BEGIN EXERCISE MATERIALS

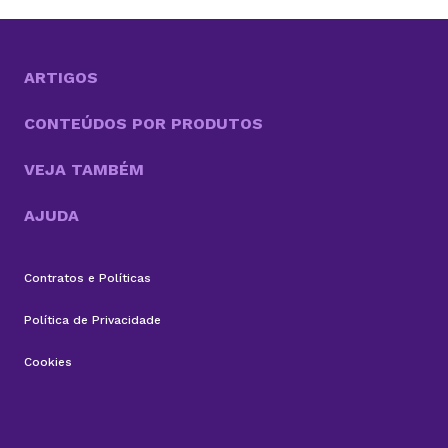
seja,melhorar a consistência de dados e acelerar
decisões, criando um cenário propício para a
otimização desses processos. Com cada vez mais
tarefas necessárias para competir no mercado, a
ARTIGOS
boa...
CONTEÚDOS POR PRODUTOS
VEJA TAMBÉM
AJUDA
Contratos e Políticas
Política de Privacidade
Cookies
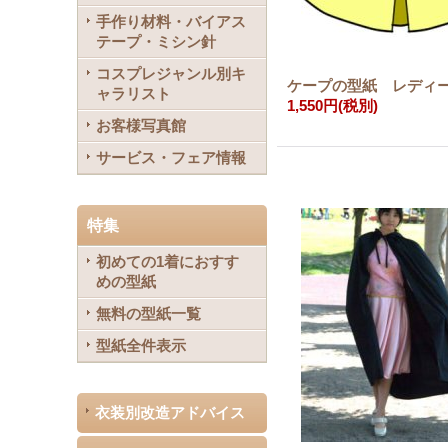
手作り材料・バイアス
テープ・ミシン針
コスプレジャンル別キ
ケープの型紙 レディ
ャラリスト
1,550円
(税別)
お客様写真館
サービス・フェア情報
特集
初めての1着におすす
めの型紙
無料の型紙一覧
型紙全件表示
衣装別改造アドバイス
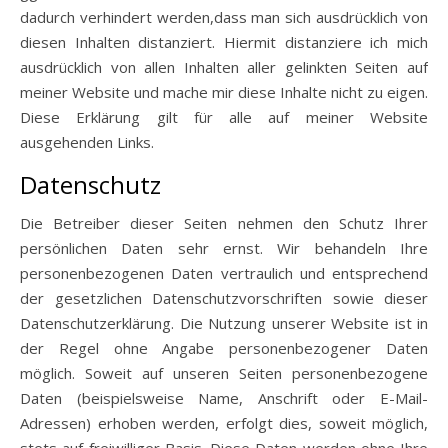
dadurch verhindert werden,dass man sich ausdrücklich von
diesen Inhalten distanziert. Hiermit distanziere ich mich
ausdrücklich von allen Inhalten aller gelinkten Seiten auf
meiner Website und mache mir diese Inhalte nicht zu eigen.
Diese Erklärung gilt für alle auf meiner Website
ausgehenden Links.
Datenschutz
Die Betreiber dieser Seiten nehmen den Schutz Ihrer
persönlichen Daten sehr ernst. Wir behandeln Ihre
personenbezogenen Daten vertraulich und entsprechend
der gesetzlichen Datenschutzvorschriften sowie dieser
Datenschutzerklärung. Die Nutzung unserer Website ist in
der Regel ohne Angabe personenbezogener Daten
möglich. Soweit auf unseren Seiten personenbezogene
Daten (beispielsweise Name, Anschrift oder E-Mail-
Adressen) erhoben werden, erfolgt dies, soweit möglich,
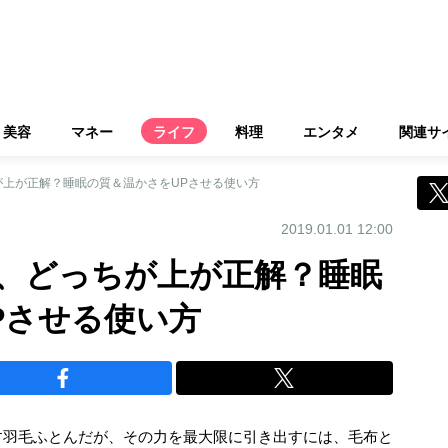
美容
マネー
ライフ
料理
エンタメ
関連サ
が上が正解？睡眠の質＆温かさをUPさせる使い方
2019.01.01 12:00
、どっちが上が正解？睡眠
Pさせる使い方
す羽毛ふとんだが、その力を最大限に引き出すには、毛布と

END EXERCISE MATERIALS

• [WHAT IS NEEDED] State how many lines in the records contain the string "ausdrücklich". Reply with the number alone.

• [YOUR SOLUTION] 2